Not going is or was simply not going. Once the event is over, the horse has bolted. The folk that we boycotted for in the 80’s still did not have their lot improved when the second ceremony was held in the 1997. Regime change, yes but lifestyle change, no. The folk that attended received a letter affirming the graduate, welcoming them and apologising for the distress to those who alternatively attended and boycotted.
I did attend my Doctoral graduation, even though I did not have a party. It was punishment to myself for not fulfilling my mother’s wish to complete this in her lifetime as she died while I was undertaking the study.
I would have thought that Julius’s Malemas EFF at the very least toyed with the idea of boycotting graduations, especially within the #RhodesMustFall and the decolinising narrative. Perhaps they remain seduced by education and the joy of the recent graduations of Malema and Dr Mbuyiseni Ndloziare and Floyd Shivambu. The Black Opinion blog, tongue firmly in cheek, asked of Malema, “Questions are being asked whether adorning the medieval garb and bowing to the ghosts of the colonial academy is consistent with the revolutionary call for decolonization.”

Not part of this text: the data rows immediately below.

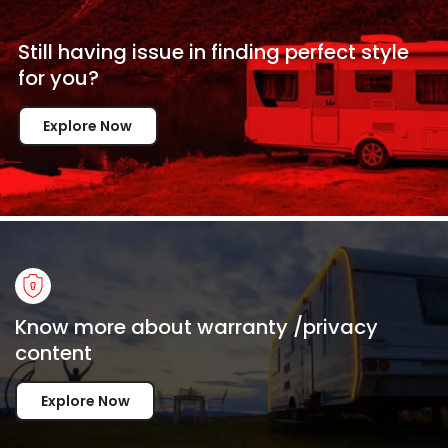
Still having issue in
finding perfect style
for
you?
Explore Now
Know more about warranty /privacy
content
Explore Now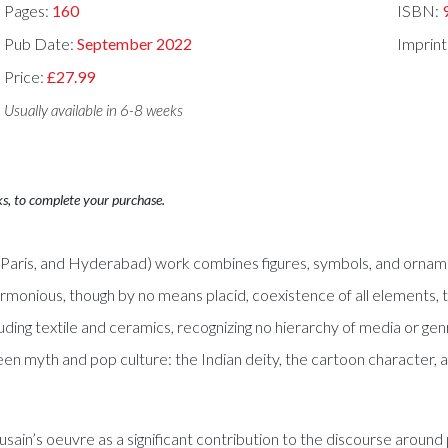
Pages:
160
ISBN:
Pub Date:
September 2022
Imprint
Price:
£27.99
Usually available in 6-8 weeks
ks, to complete your purchase.
in, Paris, and Hyderabad) work combines figures, symbols, and ornam
rmonious, though by no means placid, coexistence of all elements, th
cluding textile and ceramics, recognizing no hierarchy of media or ge
een myth and pop culture: the Indian deity, the cartoon character, a
in’s oeuvre as a significant contribution to the discourse around p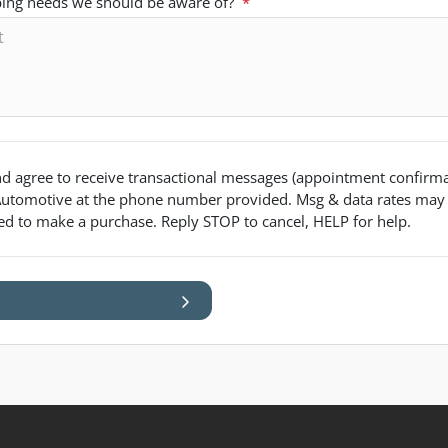
pping needs we should be aware of?
*
d agree to receive transactional messages (appointment confirmat
utomotive
at the phone number provided. Msg & data rates may
red to make a purchase. Reply STOP to cancel, HELP for help.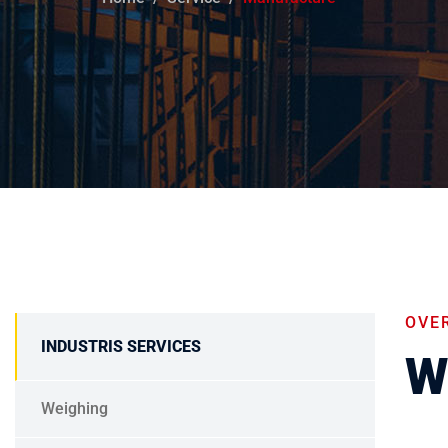
OVE
INDUSTRIS SERVICES
W
Weighing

Njaulo Ntombela reminded me when he walked his great grandmother across the UKZN stage that graduation is much more about family and society then the ceremonial event. Mrs Thembeni Bridget Ngcobo, mother of four and grandmother, stayed 70 km away from her family as a full-time student and still achieved 27 distinctions with a Dean’s Merit award in her Bachelor of Technology (Btech) in Nursing Science at the Pietermaritzburg graduation ceremony at DUT.

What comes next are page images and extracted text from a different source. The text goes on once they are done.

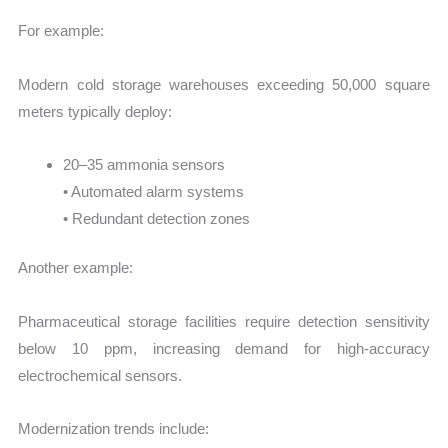
For example:
Modern cold storage warehouses exceeding 50,000 square
meters typically deploy:
20–35 ammonia sensors
• Automated alarm systems
• Redundant detection zones
Another example:
Pharmaceutical storage facilities require detection sensitivity
below 10 ppm, increasing demand for high-accuracy
electrochemical sensors.
Modernization trends include: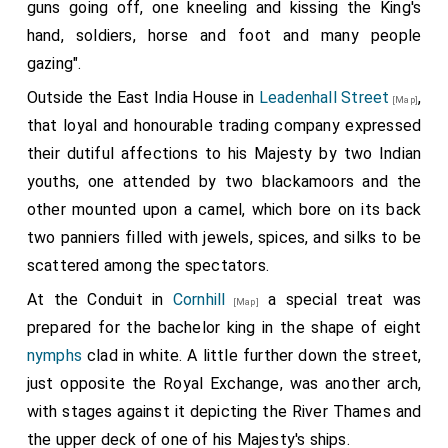
guns going off, one kneeling and kissing the King's
hand, soldiers, horse and foot and many people
gazing".
Outside the East India House in
Leadenhall Street
,
[Map]
that loyal and honourable trading company expressed
their dutiful affections to his Majesty by two Indian
youths, one attended by two blackamoors and the
other mounted upon a camel, which bore on its back
two panniers filled with jewels, spices, and silks to be
scattered among the spectators.
At the Conduit in
Cornhill
a special treat was
[Map]
prepared for the bachelor king in the shape of eight
nymphs
clad in white. A little further down the street,
just opposite the Royal Exchange, was another arch,
with stages against it depicting the River Thames and
the upper deck of one of his Majesty's ships.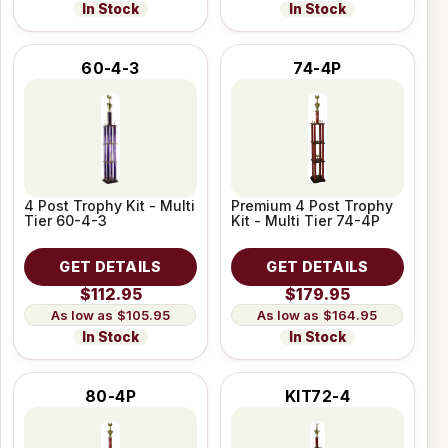
In Stock
In Stock
60-4-3
74-4P
4 Post Trophy Kit - Multi
Premium 4 Post Trophy
Tier 60-4-3
Kit - Multi Tier 74-4P
GET DETAILS
GET DETAILS
$112.95
$179.95
$105.95
$164.95
In Stock
In Stock
80-4P
KIT72-4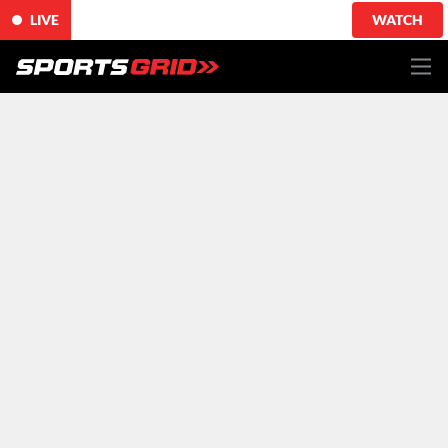
LIVE
WATCH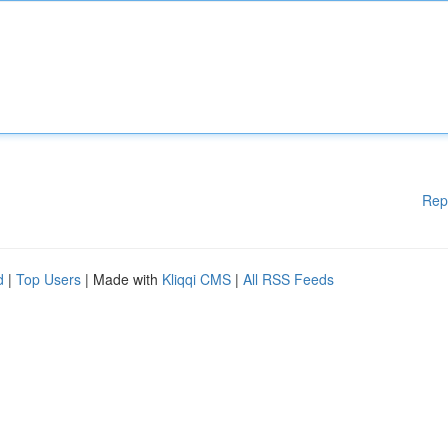
Rep
d
|
Top Users
| Made with
Kliqqi CMS
|
All RSS Feeds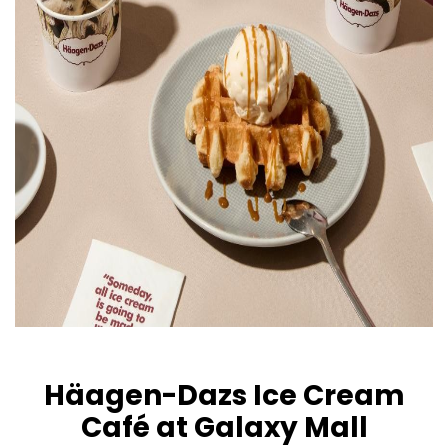
Häagen-Dazs Ice Cream
Café at Galaxy Mall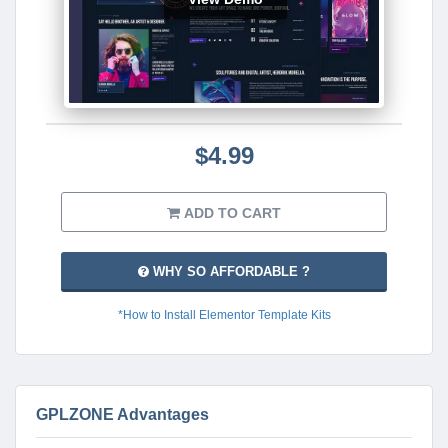
$4.99
ADD TO CART
WHY SO AFFORDABLE ?
*How to Install Elementor Template Kits
GPLZONE Advantages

The pomp and splendour of graduation makes the event in vogue all over again as I wait for the day to watch my post-graduate students and children graduate.
Start studying today – it is never too late– the purpose is the joy of people around you when they acknowledge you because when they leave us, the Champagne fizz goes with them. It is too late then.
Dr Colin Thakur is a digital activist who is committed to the dream of “one person, one connected device.” He is the KZN e-Skills CoLab Director, located at the Durban University of Technology.